Exercise details: In the entries below, which lines run from the one containing "W skład systemu" to the one containing "do offsetu 0x27000."? Copy exactly those lines, ends included, and no others.

____ Input records

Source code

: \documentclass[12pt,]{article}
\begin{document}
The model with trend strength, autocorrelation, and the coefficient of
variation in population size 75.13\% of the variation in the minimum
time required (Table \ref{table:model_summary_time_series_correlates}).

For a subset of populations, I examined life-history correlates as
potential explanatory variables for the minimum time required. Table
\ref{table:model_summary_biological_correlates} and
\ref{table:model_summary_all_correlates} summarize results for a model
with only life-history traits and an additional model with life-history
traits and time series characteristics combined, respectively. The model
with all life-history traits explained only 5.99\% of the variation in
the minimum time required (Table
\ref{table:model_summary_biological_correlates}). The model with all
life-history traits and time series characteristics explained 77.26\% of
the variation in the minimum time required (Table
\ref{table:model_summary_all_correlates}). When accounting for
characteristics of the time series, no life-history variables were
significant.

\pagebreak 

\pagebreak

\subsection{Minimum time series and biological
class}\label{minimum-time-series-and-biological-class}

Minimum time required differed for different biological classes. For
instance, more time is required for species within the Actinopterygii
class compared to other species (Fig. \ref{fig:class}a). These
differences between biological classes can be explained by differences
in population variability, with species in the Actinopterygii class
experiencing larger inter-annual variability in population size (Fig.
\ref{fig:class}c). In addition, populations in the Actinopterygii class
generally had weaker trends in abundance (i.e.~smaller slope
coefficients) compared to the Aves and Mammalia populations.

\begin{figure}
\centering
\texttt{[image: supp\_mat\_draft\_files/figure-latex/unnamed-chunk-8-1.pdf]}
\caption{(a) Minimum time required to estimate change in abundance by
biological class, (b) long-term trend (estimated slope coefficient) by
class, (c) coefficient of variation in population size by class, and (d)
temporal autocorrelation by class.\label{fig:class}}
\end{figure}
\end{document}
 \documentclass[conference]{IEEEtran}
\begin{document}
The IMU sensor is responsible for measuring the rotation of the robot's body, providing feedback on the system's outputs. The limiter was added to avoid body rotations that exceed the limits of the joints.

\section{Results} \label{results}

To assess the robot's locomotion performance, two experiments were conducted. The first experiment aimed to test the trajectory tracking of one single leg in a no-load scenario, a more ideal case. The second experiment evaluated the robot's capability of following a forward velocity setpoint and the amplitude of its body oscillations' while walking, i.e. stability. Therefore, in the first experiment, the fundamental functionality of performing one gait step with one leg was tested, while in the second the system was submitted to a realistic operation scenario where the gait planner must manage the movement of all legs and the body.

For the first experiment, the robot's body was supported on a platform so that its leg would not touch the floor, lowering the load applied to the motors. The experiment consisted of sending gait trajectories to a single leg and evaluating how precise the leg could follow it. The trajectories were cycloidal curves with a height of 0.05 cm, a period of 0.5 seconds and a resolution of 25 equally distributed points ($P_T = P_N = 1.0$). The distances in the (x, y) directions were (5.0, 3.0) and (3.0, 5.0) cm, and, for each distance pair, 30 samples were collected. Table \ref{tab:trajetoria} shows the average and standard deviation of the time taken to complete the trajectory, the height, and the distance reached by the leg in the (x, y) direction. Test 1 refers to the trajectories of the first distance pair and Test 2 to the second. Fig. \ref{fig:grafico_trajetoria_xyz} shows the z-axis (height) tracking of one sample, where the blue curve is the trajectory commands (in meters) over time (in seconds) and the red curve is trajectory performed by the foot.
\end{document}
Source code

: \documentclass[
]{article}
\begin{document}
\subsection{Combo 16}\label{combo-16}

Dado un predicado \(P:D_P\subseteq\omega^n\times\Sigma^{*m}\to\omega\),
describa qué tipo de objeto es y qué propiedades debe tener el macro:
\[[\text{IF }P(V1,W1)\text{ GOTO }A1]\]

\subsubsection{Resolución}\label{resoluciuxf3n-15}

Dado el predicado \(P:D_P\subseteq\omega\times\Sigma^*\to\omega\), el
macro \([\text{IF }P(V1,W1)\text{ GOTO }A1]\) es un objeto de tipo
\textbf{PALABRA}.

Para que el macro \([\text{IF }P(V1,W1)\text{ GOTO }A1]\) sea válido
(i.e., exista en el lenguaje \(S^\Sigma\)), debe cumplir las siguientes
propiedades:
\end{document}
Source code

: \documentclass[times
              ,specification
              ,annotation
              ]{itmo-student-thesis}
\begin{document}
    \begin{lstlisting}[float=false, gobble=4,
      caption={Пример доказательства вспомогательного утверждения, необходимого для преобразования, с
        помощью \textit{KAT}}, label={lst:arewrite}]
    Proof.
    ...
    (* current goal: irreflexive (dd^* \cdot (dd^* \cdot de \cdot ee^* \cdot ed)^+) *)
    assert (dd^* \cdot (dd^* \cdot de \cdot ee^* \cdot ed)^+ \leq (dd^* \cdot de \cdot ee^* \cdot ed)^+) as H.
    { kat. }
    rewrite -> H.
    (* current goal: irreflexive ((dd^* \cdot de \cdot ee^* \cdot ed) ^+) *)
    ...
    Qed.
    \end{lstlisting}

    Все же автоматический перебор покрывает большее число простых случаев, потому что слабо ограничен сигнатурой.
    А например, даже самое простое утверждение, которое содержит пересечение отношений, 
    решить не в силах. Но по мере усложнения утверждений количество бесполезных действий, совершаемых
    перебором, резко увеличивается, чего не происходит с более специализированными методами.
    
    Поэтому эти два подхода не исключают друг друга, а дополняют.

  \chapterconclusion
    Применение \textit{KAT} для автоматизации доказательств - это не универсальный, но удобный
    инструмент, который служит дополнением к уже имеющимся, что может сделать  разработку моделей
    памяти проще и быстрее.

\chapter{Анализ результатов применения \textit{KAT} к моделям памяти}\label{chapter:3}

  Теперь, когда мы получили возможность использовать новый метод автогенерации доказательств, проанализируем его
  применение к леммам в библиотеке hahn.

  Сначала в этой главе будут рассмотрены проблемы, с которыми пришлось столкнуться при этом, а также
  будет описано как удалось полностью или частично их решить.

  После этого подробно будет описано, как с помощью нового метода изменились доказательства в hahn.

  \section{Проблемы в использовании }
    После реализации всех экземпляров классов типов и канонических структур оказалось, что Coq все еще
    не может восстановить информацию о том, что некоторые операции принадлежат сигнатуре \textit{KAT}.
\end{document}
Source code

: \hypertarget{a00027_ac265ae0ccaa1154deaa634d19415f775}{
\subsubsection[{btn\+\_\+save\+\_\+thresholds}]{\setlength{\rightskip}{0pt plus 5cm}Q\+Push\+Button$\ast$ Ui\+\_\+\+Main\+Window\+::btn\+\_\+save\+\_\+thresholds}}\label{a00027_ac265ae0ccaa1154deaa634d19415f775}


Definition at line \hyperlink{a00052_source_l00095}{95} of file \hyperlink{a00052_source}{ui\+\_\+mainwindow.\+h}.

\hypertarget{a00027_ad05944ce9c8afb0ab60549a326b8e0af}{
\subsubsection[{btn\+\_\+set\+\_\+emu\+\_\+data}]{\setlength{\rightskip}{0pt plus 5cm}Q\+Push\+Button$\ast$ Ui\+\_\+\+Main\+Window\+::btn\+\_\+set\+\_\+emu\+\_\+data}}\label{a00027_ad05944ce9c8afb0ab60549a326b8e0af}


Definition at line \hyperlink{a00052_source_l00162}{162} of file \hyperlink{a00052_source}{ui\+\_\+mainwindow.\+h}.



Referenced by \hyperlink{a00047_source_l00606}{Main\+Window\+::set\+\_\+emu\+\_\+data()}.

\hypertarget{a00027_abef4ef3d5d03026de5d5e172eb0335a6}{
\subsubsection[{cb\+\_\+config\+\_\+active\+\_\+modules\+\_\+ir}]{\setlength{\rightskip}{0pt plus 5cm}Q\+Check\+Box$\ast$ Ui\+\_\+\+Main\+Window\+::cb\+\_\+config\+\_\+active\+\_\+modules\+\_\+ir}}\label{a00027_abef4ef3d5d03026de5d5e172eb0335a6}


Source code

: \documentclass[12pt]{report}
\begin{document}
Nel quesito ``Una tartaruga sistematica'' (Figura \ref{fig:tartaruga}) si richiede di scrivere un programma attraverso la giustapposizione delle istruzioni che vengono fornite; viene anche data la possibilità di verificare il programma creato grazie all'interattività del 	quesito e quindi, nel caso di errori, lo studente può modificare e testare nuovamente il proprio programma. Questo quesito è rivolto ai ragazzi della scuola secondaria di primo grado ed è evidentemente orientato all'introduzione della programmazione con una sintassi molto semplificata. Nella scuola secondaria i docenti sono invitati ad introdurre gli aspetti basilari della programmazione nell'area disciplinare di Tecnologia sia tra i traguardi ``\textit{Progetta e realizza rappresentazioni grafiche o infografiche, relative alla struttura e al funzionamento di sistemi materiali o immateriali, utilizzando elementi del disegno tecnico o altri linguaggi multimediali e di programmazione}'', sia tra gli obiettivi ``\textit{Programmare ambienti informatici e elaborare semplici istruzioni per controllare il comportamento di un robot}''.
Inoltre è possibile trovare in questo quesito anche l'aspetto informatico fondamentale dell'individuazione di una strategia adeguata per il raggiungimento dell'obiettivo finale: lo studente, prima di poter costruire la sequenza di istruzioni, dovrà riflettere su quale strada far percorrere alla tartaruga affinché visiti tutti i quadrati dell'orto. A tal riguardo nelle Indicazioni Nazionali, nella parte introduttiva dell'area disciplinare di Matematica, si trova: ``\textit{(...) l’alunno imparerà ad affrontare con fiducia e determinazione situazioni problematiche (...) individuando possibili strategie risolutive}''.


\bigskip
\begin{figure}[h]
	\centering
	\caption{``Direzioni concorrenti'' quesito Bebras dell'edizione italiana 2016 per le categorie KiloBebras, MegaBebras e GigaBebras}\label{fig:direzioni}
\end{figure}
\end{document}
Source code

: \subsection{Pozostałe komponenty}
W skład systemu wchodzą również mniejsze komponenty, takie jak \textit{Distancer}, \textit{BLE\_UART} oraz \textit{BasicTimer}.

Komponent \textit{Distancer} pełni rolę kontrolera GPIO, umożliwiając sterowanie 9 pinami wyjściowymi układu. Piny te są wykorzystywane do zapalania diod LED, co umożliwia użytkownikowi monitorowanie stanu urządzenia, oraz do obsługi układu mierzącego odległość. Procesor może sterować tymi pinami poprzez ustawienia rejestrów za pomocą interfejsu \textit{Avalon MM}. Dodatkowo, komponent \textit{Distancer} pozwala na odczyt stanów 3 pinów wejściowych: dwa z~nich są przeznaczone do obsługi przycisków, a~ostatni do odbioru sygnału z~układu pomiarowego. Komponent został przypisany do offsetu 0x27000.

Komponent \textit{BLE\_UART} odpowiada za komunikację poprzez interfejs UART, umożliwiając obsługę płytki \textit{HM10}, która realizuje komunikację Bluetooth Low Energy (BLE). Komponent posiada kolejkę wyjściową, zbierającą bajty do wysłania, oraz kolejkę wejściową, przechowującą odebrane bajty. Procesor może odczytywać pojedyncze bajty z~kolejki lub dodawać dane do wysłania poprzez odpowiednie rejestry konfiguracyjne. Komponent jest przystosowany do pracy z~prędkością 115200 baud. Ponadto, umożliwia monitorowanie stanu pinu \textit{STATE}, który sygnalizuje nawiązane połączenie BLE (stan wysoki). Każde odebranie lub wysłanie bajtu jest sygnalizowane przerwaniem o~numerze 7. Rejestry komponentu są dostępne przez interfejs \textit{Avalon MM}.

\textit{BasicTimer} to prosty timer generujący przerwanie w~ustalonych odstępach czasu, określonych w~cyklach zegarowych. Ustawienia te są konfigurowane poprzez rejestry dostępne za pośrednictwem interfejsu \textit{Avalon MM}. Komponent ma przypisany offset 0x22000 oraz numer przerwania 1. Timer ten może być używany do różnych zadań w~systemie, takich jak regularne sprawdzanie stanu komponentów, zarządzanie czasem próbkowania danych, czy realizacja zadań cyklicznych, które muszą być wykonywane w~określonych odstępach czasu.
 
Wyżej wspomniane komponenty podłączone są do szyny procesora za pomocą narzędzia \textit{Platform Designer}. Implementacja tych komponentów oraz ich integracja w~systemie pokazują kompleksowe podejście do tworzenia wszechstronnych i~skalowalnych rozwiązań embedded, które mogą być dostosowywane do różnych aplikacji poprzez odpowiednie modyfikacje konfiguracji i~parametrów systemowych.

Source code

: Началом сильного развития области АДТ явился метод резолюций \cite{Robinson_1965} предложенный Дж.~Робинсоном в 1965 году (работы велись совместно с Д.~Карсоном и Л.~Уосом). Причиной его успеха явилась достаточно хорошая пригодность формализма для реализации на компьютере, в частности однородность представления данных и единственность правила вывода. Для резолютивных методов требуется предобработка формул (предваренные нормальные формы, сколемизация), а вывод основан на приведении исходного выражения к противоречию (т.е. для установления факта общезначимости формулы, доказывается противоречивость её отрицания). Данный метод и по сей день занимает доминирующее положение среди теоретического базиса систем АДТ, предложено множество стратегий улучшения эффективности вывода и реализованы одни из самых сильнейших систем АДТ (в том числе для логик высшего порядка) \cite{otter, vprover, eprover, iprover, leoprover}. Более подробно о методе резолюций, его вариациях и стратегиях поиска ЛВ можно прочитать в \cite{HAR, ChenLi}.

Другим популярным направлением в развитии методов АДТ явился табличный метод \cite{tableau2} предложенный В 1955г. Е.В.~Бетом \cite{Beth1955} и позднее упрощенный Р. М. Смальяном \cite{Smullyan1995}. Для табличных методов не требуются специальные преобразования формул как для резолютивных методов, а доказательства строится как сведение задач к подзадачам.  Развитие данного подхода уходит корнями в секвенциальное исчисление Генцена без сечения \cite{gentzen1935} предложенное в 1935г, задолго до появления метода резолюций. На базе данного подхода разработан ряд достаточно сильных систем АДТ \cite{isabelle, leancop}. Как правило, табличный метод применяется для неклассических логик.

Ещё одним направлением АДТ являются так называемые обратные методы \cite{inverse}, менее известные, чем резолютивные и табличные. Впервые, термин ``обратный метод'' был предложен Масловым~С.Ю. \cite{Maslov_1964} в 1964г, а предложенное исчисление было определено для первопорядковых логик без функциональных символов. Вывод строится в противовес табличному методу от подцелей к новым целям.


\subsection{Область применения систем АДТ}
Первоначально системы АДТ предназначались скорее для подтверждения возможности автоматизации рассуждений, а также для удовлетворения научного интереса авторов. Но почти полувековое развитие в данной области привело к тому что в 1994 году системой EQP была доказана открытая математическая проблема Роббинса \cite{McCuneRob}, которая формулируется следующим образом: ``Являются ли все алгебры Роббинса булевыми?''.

________

Task response:
W skład systemu wchodzą również mniejsze komponenty, takie jak \textit{Distancer}, \textit{BLE\_UART} oraz \textit{BasicTimer}.

Komponent \textit{Distancer} pełni rolę kontrolera GPIO, umożliwiając sterowanie 9 pinami wyjściowymi układu. Piny te są wykorzystywane do zapalania diod LED, co umożliwia użytkownikowi monitorowanie stanu urządzenia, oraz do obsługi układu mierzącego odległość. Procesor może sterować tymi pinami poprzez ustawienia rejestrów za pomocą interfejsu \textit{Avalon MM}. Dodatkowo, komponent \textit{Distancer} pozwala na odczyt stanów 3 pinów wejściowych: dwa z~nich są przeznaczone do obsługi przycisków, a~ostatni do odbioru sygnału z~układu pomiarowego. Komponent został przypisany do offsetu 0x27000.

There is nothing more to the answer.